Selon un communiqué, les Nations unies se disent très préoccupées par les rapports sur des violations des droits de l’homme dans les deux régions anglophones et dans le nord du pays du Cameroun.

En effet, Zeid Raad Al Hussein, le chef des droits de l’homme de l’ONU a exprimé mercredi dernier via un communiqué, sa profonde inquiétude suite aux informations persistantes faisant état de violations des droits de l’homme et abus commis dans les régions du Nord et du Sud-Ouest du Cameroun, en proie à un conflit opposant séparatistes anglophones et gouvernement central, ainsi que dans l’Extrême-Nord où sévit le groupe jihadiste Boko Haram.

Selon le texte de l’ONU, dans les zones anglophones, les violences fondées sur une « discrimination structurelle » sont croissantes depuis 2016, car « les rapports font état d’enlèvements, d’assassinats ciblés contre la police et les autorités locales, de destructions d’écoles par des éléments armés et révèlent aussi que les forces gouvernementales seraient responsables de tueries, d’usage excessif de la force, d’incendie de maisons, de détentions arbitraires et de torture ».

Le chef des droits de l’homme de l’ONU, dit aussi regretter le fait que le gouvernement camerounais n’ait pas donné accès à l’ONU aux régions anglophones, et demande à ce dernier de lancer « des enquêtes indépendantes sur les violations des droits de l’homme commises par les forces de sécurité de l’État Camerounais ainsi que les abus perpétrés par les éléments armés ».

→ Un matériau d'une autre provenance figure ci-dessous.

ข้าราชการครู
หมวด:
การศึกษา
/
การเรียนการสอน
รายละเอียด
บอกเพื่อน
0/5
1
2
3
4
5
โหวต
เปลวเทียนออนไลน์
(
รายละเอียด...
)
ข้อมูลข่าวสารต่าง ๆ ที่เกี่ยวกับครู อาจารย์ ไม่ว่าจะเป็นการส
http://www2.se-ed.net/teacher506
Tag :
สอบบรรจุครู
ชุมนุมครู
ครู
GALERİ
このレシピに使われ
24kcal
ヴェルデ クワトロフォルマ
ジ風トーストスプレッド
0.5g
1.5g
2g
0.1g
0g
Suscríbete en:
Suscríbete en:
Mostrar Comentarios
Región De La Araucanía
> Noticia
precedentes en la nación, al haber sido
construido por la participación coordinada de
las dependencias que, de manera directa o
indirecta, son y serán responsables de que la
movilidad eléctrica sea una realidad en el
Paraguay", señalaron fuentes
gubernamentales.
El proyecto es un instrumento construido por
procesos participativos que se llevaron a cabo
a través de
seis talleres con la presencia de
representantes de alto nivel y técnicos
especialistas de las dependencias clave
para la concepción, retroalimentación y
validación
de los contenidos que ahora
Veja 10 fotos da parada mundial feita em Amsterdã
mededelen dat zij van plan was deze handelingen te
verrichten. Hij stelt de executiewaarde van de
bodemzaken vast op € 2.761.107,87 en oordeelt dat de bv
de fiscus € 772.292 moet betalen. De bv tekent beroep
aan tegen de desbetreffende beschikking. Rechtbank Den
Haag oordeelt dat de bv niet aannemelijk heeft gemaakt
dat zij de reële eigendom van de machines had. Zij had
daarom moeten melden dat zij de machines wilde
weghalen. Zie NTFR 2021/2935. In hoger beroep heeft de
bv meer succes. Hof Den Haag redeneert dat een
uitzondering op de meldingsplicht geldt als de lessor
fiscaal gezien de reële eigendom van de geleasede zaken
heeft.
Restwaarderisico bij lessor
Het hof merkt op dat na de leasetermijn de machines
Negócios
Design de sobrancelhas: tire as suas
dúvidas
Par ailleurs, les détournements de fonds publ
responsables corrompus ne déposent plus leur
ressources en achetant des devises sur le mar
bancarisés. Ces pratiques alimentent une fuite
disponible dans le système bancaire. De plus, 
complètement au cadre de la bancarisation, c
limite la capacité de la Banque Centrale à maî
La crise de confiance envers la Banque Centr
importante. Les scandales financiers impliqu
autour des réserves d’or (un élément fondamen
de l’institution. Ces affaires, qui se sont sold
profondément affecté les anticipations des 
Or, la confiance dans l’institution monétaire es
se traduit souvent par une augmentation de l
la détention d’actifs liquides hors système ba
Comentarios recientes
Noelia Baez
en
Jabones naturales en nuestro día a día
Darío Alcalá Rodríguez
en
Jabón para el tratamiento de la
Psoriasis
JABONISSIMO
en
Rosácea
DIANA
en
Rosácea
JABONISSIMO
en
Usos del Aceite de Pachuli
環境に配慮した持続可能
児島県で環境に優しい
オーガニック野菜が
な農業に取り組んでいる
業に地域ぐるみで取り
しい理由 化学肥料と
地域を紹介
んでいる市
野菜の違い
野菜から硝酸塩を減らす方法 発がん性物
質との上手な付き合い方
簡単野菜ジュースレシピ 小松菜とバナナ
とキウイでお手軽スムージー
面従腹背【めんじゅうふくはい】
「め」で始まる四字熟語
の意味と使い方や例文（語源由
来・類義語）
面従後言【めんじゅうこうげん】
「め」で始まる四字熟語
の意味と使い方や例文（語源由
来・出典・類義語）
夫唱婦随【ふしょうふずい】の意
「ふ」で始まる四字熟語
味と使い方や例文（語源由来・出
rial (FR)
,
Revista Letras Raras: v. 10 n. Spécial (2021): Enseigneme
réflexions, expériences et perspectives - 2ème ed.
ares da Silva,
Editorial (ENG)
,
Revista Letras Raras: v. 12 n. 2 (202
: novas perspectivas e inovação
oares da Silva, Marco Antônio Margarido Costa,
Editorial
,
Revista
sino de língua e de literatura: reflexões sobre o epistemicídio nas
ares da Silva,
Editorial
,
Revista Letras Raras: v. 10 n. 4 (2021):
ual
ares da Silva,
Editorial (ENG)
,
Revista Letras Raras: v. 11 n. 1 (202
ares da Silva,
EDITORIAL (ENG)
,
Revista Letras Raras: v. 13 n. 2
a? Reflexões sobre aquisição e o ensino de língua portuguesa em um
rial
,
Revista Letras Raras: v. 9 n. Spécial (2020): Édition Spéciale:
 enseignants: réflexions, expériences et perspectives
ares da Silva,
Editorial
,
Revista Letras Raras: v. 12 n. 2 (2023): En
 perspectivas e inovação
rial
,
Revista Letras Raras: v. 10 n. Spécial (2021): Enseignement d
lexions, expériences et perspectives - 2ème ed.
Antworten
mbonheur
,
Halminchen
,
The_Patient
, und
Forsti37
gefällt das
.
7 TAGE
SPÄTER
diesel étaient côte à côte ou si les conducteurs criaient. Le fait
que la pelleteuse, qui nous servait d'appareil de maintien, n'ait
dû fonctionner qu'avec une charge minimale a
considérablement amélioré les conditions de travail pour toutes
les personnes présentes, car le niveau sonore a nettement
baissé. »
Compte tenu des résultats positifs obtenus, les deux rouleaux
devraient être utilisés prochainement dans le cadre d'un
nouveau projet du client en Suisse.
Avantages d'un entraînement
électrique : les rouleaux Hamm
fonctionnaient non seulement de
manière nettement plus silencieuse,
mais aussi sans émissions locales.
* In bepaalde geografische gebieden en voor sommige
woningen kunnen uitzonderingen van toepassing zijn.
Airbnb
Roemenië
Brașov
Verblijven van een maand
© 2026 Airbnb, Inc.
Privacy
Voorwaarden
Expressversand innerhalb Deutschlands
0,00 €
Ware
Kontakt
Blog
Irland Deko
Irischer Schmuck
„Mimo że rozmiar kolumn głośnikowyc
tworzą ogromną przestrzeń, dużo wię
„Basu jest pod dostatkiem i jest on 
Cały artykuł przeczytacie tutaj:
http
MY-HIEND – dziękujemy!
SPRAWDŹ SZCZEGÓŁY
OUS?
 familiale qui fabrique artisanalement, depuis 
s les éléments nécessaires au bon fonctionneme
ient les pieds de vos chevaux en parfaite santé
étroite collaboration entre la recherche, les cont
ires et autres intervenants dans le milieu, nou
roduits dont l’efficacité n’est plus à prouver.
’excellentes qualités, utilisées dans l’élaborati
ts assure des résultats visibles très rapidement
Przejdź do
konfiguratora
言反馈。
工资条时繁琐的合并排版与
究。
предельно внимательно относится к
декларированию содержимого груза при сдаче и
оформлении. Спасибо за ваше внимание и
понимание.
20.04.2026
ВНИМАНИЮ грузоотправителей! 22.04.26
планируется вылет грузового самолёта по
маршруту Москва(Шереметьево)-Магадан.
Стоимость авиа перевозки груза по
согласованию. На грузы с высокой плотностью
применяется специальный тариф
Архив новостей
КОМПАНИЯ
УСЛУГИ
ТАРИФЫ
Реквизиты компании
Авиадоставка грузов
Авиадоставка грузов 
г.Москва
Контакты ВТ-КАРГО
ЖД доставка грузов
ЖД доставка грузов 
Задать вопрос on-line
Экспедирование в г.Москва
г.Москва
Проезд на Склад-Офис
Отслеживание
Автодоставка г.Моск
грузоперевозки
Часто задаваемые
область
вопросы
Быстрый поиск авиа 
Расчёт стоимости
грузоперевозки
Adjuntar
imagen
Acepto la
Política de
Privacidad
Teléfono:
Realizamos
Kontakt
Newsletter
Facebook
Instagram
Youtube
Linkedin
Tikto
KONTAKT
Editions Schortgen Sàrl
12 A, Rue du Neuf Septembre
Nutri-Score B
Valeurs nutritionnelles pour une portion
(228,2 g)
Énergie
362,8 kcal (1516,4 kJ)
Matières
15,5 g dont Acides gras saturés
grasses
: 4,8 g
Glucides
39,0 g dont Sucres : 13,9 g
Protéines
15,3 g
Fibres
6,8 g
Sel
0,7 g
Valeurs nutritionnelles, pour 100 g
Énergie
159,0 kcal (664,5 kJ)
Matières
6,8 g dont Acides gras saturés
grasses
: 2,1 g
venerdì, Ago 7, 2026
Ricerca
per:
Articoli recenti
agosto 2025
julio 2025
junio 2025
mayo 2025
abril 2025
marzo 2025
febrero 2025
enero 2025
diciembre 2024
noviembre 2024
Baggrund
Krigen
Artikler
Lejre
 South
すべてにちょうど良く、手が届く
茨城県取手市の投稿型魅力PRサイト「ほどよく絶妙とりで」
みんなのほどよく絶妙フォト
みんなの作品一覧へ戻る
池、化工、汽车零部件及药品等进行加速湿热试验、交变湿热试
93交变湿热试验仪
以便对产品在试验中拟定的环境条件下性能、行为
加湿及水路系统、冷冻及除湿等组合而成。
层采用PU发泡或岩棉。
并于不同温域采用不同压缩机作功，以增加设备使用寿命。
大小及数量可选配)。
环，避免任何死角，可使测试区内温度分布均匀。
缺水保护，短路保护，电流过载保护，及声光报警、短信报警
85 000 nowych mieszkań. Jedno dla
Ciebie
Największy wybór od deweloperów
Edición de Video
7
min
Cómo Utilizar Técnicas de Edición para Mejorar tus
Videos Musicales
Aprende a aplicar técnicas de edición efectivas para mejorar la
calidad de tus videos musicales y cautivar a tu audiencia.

Mentionnons le, l’ONU condamne fermement « les attaques par des éléments armés » souvent identifiés comme des sécessionnistes anglophones par Yaoundé et notamment l’attaque du convoi du ministre de la Défense le 13 juillet dernier. De ce fait, le haut-commissaire onusien, estime via l’AFP que: « la lourde répression que le gouvernement semble avoir employé depuis octobre de l’année dernière ne fera qu’aggraver la situation pour les femmes, les enfants et les hommes pris au milieu des violences ».

En rappel, le conflit en zone anglophone a créé 21.000 réfugiés dans les pays voisins et 160.000 déplacés internes. Pour l’ONU, ce chiffre est certainement sous-estimé car plusieurs autres personnes seraient cachées en forêt. L’armée camerounaise pour sa part, est régulièrement accusée par des ONG de perpétrer des exactions contre des personnes soupçonnées d’appartenir au groupe Boko Haram, ce qu’elle a d’ailleurs toujours démenti.